## SOURCE DOCUMENT:
Hi Rhea,

I've been really interested in Quanta Magazine for the last few years.  They 
discuss a lot of math, physics, neuroscience, and computer science issues in a 
rigorous way while remaining understandable to a non-expert.

This morning I was thinking in regards to your essay-in-process about how 
"best" to discuss quantum theory related ideas outside of a professional 
theoretical physics framework, and who is qualified to do so.  One the one 
hand, some things are better left only to experts and specialists; on the other 
hand, poetic and artistic license have a right -- perhaps a responsibility -- 
to go places even without a terminal degree as passport.  (Calvino in Six 
Memos, for example, talks about quantum theory as it relates to Ovid and 
Lucretius among others, and I personally am glad he does.)

As to your mention of quantum theory in your interesting discussion of 
blockchain, I was thinking "even if a 12-year old, who had only heard the term 
'quantum theory' and overheard a few conversations about it had a deeply-felt 
opinion about quantum theory they should be allowed to express it without 
excessive judgment; leaving room for intuition is how art and science move 
forward best."

Granted, if the context is design of a nuclear reactor then the poetic 12-year 
old's equations should not be placed on an equal level with those of the 
trained expert (due to the risk of disaster).  But in art and imagination, 
which do pertain to science, such dire risks are not present.

Thus this morning I thought of what a 12-year old with only a rough hunch about 
quantum might say, and the following statement occurred to me: "quantum theory 
ignores water too much."  If a 12-year old said this, would that be "OK" or 
somehow a "bad thing"?  My thought was, it should be totally allowed and never 
discouraged much less punished.  One can picture a strict boarding school where 
a sensitive student says such a thing and is sanctioned.  But even Einstein 
said, free imagination is important and he himself was strongly criticized by 
experts for his ideas early on.  Should an 18 or 20, or 30 year old be 
condemned for the same comment allowed the 12-year old?

## RECORD EXCERPTS:
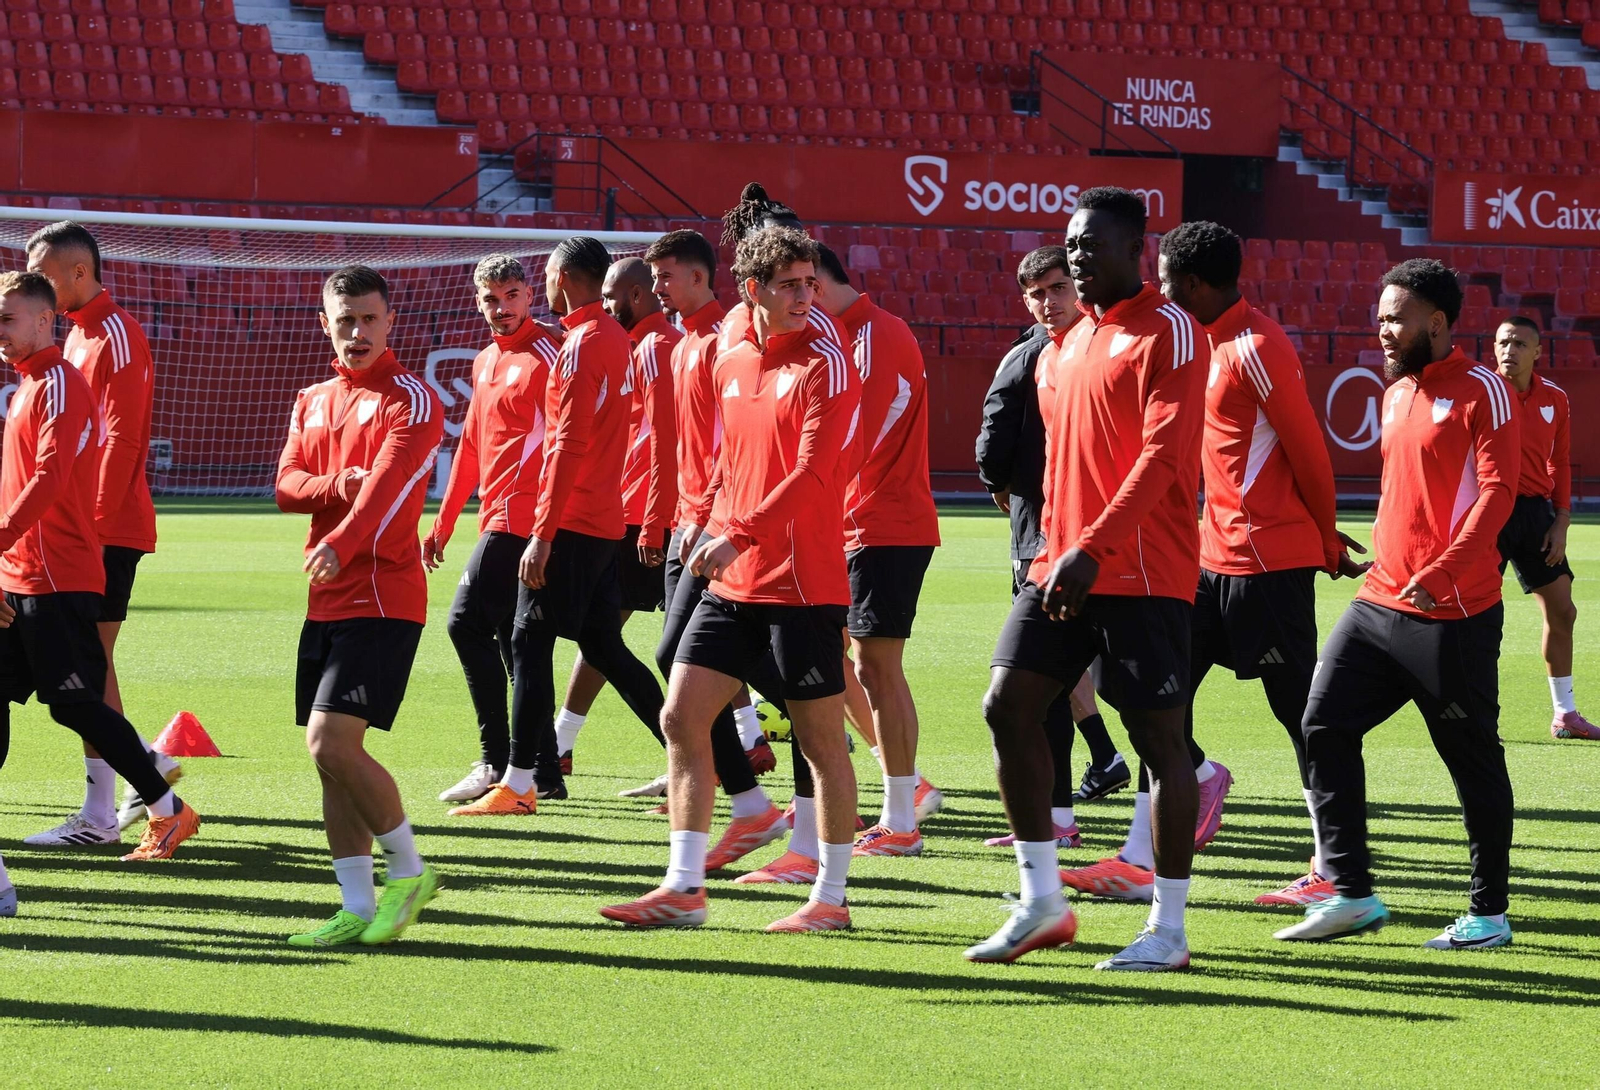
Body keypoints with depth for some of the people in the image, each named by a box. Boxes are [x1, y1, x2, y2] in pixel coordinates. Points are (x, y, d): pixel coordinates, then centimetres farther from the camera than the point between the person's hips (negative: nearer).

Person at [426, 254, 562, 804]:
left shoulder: (545, 355, -9)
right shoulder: (486, 362, 18)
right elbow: (472, 445, 25)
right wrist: (444, 521, 24)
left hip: (518, 519, -9)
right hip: (499, 517, 9)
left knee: (466, 621, -13)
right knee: (512, 640, 10)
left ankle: (496, 763, -11)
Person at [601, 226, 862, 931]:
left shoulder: (825, 366, -9)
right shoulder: (730, 364, 12)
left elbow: (810, 473, -20)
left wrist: (738, 535, -27)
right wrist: (710, 524, 15)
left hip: (802, 586, -7)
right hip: (731, 583, 7)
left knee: (821, 740, 1)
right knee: (680, 717, 2)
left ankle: (831, 898, 11)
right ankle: (684, 888, 5)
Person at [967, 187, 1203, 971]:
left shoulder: (1167, 332, -9)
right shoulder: (1064, 346, 17)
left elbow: (1163, 455, -18)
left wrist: (1093, 550, -24)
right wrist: (1056, 550, 17)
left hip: (1143, 574, -8)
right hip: (1064, 565, 8)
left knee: (1158, 736, -3)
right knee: (1008, 706, 1)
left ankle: (1169, 929, 3)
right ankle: (1042, 905, 9)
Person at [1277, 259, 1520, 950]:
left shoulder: (1481, 391, -9)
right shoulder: (1396, 395, 16)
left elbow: (1497, 491, -18)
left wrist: (1441, 572, -26)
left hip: (1455, 615, -8)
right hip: (1381, 605, 8)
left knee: (1473, 759, 1)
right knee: (1324, 724, -3)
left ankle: (1489, 913, 11)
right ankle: (1350, 893, 2)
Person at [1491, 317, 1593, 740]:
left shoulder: (1554, 399, 4)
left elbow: (1560, 464, 11)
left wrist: (1561, 523, 4)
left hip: (1536, 511, 5)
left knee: (1561, 612, 8)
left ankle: (1565, 714, 19)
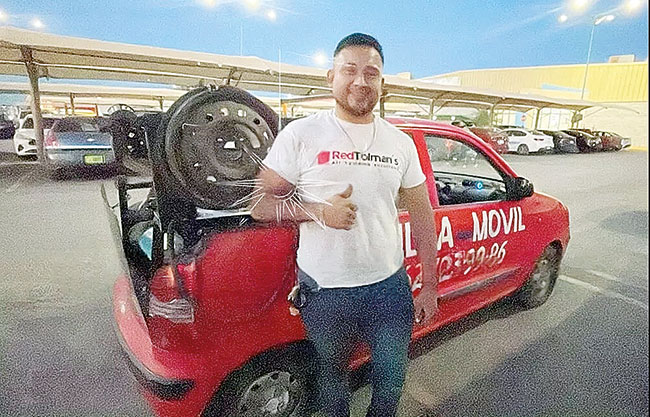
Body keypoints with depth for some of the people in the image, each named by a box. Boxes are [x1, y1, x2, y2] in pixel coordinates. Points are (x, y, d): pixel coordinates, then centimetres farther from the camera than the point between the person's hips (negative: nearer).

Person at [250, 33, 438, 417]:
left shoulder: (401, 143, 4)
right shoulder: (301, 134, -7)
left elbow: (422, 213, 8)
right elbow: (259, 202, -5)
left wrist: (430, 285, 7)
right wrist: (319, 212, -21)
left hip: (390, 285, 3)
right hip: (325, 291, -2)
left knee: (392, 381, 18)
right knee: (333, 375, 20)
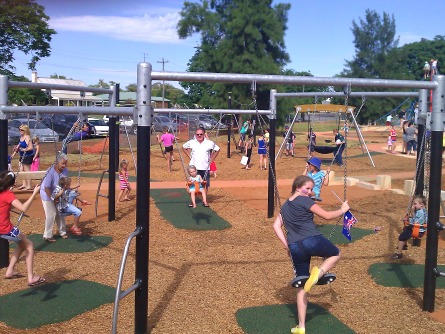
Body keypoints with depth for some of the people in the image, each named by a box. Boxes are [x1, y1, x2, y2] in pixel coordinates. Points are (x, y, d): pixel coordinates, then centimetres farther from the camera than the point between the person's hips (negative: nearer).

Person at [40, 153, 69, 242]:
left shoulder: (65, 171, -14)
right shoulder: (51, 171, -31)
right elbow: (47, 188, -29)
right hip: (48, 195, -6)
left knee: (60, 213, 12)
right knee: (51, 214, -7)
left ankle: (62, 232, 27)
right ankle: (47, 236, 4)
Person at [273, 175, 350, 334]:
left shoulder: (285, 206, 19)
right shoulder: (305, 201, -1)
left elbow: (276, 226, 13)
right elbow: (327, 215, 2)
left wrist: (286, 245, 12)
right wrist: (343, 210, 19)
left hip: (295, 248, 6)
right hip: (312, 240, -6)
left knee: (302, 285, 15)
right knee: (336, 254, 25)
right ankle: (318, 272, -6)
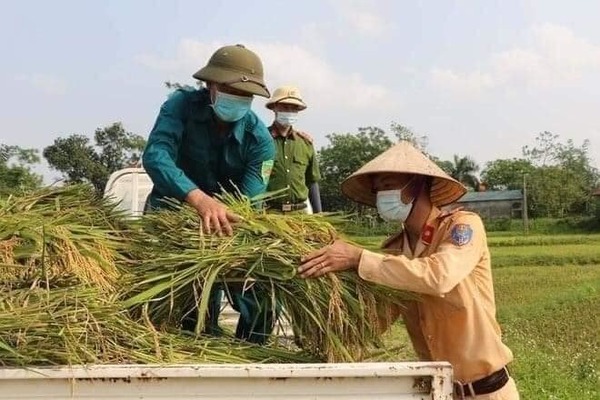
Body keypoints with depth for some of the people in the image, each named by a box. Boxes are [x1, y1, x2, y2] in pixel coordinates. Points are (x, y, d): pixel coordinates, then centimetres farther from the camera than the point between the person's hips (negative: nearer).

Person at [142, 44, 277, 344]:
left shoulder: (260, 139, -17)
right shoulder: (182, 104, -19)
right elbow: (155, 155, -36)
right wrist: (199, 198, -53)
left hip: (226, 227, 2)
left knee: (261, 302, -2)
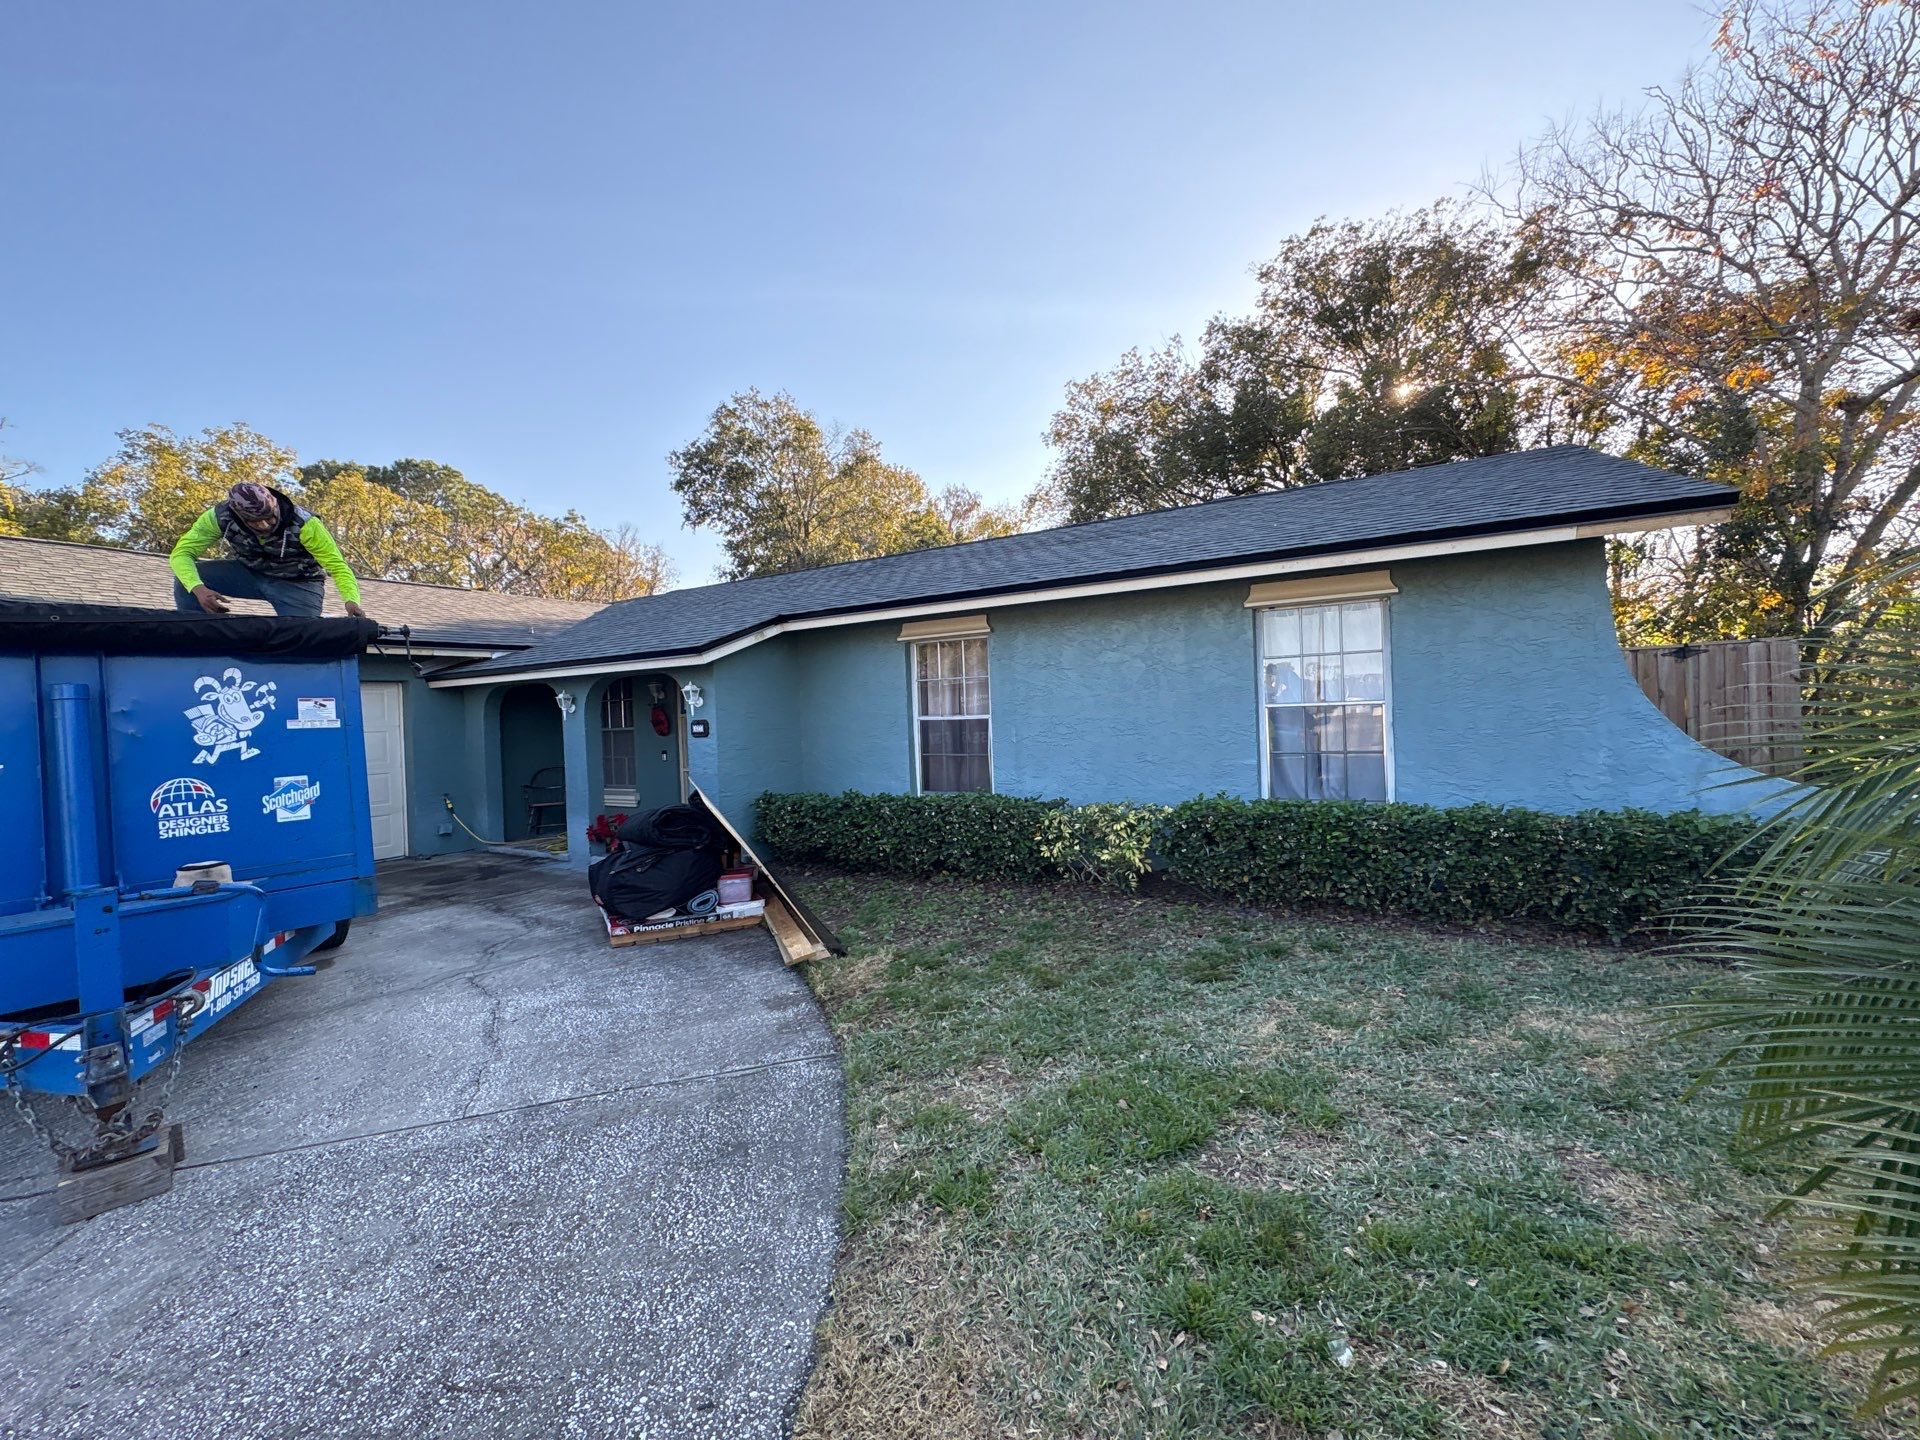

## ABOUT THIS EXERCISE:
Reproduce the whole letter about quantum theory word for word. The records have no connection to the letter about quantum theory.

## COMPLETED EXERCISE:
Hi Rhea,

I've been really interested in Quanta Magazine for the last few years.  They 
discuss a lot of math, physics, neuroscience, and computer science issues in a 
rigorous way while remaining understandable to a non-expert.

This morning I was thinking in regards to your essay-in-process about how 
"best" to discuss quantum theory related ideas outside of a professional 
theoretical physics framework, and who is qualified to do so.  One the one 
hand, some things are better left only to experts and specialists; on the other 
hand, poetic and artistic license have a right -- perhaps a responsibility -- 
to go places even without a terminal degree as passport.  (Calvino in Six 
Memos, for example, talks about quantum theory as it relates to Ovid and 
Lucretius among others, and I personally am glad he does.)

As to your mention of quantum theory in your interesting discussion of 
blockchain, I was thinking "even if a 12-year old, who had only heard the term 
'quantum theory' and overheard a few conversations about it had a deeply-felt 
opinion about quantum theory they should be allowed to express it without 
excessive judgment; leaving room for intuition is how art and science move 
forward best."

Granted, if the context is design of a nuclear reactor then the poetic 12-year 
old's equations should not be placed on an equal level with those of the 
trained expert (due to the risk of disaster).  But in art and imagination, 
which do pertain to science, such dire risks are not present.

Thus this morning I thought of what a 12-year old with only a rough hunch about 
quantum might say, and the following statement occurred to me: "quantum theory 
ignores water too much."  If a 12-year old said this, would that be "OK" or 
somehow a "bad thing"?  My thought was, it should be totally allowed and never 
discouraged much less punished.  One can picture a strict boarding school where 
a sensitive student says such a thing and is sanctioned.  But even Einstein 
said, free imagination is important and he himself was strongly criticized by 
experts for his ideas early on.  Should an 18 or 20, or 30 year old be 
condemned for the same comment allowed the 12-year old?